Saff struggled to process the magnitude. The prospect of a time-wielding kingpin was almost too hideous to comprehend.

“So the Bloodmoons are Timeweavers?” she asked, throat dry.

Levan shook his head. “My mother had a trace of it, but barely enough to roll back a few minutes, and even that would drain her for weeks. Rasso was hers. After she died, he stuck with me, though I don’t have a single weaving muscle in my body.

Not for lack of trying. My father was obsessed with learning the lost art, for a while, even though the Rezaran bloodline was on my mother’s side.

He still uses my mother’s weaverwick wand in the vague hope a dormant power will eventually show itself. ”

Saff’s mouth fell open. Levan’s mother had been the notorious Lorissa Celadon. Her bloody ambition and ruthless genius had raised the Bloodmoons from a lowly street gang to the most feared criminal organization Vallin had ever seen. When she died, her husband, Lyrian, had taken the reins.

Lorissa Rezaran.

“Why are you telling me this?” Saff asked, breathless. “It’s not common knowledge that you have Rezaran blood. It could see you hunted by Augurests the world over.”

Levan’s jaw clenched. “Because I see no reason to hide. If they want to hunt me, let them come.
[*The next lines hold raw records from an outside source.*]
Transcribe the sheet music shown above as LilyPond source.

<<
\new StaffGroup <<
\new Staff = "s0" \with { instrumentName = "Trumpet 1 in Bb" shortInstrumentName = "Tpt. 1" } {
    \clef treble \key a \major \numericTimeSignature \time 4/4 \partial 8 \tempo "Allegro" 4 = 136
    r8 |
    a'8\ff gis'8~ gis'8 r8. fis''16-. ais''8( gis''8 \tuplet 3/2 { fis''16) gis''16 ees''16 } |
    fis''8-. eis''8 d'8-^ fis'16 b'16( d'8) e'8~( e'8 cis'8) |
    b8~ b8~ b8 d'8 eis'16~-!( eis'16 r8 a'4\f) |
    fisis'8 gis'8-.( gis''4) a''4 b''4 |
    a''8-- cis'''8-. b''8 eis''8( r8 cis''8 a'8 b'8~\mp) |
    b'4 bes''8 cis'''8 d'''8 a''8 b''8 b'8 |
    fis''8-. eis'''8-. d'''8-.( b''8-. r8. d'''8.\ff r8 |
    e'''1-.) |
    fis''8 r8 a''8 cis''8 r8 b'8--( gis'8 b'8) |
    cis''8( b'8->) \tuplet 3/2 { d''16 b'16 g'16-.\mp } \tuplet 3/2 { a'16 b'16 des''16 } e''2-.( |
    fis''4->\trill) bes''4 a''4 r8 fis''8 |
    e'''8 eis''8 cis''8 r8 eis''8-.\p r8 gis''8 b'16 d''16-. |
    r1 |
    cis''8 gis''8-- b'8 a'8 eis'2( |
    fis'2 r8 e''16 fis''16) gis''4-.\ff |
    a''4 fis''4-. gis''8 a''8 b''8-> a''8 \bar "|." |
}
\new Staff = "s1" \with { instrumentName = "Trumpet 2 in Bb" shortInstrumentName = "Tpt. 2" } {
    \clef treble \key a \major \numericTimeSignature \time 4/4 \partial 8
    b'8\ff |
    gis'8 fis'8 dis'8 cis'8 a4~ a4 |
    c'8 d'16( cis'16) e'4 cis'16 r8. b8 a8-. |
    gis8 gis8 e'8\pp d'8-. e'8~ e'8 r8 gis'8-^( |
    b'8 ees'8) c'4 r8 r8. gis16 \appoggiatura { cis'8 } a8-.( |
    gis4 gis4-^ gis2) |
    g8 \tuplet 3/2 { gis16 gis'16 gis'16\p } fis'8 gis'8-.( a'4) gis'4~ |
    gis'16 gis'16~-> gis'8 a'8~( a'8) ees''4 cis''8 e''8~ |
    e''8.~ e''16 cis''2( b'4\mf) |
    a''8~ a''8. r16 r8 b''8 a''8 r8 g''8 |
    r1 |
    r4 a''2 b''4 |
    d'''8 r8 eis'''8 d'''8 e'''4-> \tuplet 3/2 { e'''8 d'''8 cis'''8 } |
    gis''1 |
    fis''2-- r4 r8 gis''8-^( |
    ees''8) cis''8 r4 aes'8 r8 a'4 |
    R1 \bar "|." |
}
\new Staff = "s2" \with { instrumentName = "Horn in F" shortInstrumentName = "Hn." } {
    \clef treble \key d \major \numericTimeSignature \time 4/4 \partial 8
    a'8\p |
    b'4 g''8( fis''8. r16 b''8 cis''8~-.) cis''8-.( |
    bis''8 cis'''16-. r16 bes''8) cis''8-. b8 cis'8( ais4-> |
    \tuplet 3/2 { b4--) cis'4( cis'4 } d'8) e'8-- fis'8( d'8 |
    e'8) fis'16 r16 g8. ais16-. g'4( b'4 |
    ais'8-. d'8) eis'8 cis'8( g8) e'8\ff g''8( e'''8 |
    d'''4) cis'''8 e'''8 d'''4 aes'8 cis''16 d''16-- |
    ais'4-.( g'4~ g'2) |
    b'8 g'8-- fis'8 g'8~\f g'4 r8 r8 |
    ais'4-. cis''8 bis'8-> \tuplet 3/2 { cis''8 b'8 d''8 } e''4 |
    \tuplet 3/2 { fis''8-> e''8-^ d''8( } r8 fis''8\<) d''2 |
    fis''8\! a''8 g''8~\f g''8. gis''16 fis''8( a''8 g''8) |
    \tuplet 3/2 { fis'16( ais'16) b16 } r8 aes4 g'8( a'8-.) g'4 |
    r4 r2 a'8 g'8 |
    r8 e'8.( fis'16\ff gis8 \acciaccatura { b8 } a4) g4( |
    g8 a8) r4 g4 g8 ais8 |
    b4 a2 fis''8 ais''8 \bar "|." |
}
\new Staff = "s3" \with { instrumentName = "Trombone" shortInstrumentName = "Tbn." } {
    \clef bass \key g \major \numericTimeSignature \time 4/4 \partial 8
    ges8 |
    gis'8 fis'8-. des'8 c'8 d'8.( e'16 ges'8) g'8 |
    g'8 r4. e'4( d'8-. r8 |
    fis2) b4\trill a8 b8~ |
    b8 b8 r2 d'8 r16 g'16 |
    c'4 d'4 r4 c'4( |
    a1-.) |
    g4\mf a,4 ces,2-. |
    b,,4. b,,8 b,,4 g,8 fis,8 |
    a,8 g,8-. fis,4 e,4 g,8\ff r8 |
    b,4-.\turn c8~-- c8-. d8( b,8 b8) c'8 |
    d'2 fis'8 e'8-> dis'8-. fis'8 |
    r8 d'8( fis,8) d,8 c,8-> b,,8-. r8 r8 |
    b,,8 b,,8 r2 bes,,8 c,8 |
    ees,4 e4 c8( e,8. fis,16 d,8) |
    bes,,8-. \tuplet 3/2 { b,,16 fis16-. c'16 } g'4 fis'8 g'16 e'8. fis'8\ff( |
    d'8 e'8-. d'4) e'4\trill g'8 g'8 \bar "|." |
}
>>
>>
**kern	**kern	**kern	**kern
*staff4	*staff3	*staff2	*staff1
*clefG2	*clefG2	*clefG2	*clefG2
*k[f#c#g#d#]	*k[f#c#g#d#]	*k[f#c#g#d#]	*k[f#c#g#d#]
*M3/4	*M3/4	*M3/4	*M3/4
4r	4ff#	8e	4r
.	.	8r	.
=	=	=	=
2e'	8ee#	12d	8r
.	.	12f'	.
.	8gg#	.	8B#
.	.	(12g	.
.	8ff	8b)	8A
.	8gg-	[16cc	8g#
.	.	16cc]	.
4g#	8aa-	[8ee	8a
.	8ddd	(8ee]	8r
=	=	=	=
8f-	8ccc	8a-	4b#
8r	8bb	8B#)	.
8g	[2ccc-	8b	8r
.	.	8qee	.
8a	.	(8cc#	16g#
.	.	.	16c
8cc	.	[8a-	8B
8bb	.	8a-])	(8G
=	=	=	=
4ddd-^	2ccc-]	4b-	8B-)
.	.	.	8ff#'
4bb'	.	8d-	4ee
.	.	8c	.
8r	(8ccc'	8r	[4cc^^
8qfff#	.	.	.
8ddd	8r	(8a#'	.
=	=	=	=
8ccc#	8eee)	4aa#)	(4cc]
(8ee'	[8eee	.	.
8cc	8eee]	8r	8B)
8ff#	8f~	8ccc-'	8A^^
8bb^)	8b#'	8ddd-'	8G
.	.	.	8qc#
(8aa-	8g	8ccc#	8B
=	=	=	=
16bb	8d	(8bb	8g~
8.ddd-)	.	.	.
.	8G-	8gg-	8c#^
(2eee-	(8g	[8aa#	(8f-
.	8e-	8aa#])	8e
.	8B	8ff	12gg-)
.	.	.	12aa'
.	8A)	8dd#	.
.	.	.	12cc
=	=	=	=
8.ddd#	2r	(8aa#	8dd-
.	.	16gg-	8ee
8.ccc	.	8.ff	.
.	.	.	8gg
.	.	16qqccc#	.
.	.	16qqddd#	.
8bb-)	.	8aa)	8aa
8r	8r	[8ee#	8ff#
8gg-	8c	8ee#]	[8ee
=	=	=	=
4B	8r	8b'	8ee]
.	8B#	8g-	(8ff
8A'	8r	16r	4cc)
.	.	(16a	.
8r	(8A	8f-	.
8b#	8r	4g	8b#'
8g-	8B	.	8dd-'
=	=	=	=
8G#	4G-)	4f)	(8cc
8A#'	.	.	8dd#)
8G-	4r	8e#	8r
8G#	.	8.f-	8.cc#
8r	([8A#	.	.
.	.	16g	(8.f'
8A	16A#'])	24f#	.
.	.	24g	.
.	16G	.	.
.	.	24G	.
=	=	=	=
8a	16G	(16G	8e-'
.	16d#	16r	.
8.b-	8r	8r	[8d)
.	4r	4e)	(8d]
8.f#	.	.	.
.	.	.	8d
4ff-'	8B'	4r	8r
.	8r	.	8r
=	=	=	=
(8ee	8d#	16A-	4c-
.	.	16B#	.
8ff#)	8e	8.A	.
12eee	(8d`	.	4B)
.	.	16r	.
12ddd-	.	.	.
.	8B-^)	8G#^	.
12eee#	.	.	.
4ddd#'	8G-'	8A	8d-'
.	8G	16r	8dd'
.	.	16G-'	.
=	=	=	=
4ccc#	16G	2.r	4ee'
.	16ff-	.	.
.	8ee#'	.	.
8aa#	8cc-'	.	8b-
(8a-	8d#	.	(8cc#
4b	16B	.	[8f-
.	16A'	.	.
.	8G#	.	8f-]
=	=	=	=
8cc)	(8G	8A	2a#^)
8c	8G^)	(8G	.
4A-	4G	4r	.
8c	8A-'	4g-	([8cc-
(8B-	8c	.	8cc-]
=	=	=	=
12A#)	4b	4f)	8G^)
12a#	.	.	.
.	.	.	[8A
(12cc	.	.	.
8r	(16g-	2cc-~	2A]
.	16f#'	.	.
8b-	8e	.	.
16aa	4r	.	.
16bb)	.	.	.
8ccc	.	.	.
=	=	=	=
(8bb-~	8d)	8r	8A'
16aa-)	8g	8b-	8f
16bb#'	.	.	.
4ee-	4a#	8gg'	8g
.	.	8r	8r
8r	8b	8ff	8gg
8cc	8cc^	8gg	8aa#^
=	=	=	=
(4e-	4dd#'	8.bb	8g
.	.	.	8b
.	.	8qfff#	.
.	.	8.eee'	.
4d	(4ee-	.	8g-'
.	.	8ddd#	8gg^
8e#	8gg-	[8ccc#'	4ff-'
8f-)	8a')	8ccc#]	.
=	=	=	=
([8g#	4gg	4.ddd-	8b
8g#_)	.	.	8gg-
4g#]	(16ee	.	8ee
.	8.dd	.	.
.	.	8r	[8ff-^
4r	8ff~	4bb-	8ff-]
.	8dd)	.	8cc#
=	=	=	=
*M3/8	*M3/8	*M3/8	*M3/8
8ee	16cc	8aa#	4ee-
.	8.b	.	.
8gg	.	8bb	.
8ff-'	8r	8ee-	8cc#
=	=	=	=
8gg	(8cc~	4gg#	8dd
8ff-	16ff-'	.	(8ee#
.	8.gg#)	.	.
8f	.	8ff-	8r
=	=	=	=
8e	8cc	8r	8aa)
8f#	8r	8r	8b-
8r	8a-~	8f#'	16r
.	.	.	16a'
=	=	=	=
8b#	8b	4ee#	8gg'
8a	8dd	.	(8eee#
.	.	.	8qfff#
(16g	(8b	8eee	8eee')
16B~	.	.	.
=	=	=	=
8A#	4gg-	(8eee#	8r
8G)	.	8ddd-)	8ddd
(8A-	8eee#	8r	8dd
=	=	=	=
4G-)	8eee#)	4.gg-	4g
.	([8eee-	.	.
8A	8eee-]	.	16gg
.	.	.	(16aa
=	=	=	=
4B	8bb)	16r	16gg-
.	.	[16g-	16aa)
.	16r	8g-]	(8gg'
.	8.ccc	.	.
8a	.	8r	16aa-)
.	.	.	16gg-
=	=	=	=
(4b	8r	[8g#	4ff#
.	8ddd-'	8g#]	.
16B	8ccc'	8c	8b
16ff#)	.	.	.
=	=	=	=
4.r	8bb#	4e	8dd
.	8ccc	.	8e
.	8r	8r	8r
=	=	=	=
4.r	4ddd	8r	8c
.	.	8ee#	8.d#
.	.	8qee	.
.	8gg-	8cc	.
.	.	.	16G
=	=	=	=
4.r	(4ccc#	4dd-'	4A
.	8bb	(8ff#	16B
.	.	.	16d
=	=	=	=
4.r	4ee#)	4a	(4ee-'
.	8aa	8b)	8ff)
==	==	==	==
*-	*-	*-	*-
I fear no one. And as for why I told you so freely …” He tapped two fingers over his heart to symbolize the brand. “You can’t share it any further.”

Oh, but I can.

Aspar would salivate at the knowledge that the Bloodmoons were descendants of House Rezaran.

As an Augurest, she supported the eradication of all Timeweavers.

This revelation would not only solidify her motivations for bringing them down, but it would pay credence to the fourth prophecy she had devoted her life to.

How she would love to be the one to end the Timeweaver bloodline once and for all. Not only would she be named commissioner, but she would also fulfill her own religious mandate.

And as for Levan fearing no one …

Well. His killer was sitting right in front of him. He was wrong not to be afraid, and his arrogance would be his downfall.

“Eat your breakfast.” Levan gestured to the pile of almond pastry cones and the mug of hot chocolate on her bedside table. “I know the first kill is rough, and the brand hurts like all hells, but you’ve wallowed enough. Time to earn your place.”

“I thought finding Nalezen Zares was earning my place.”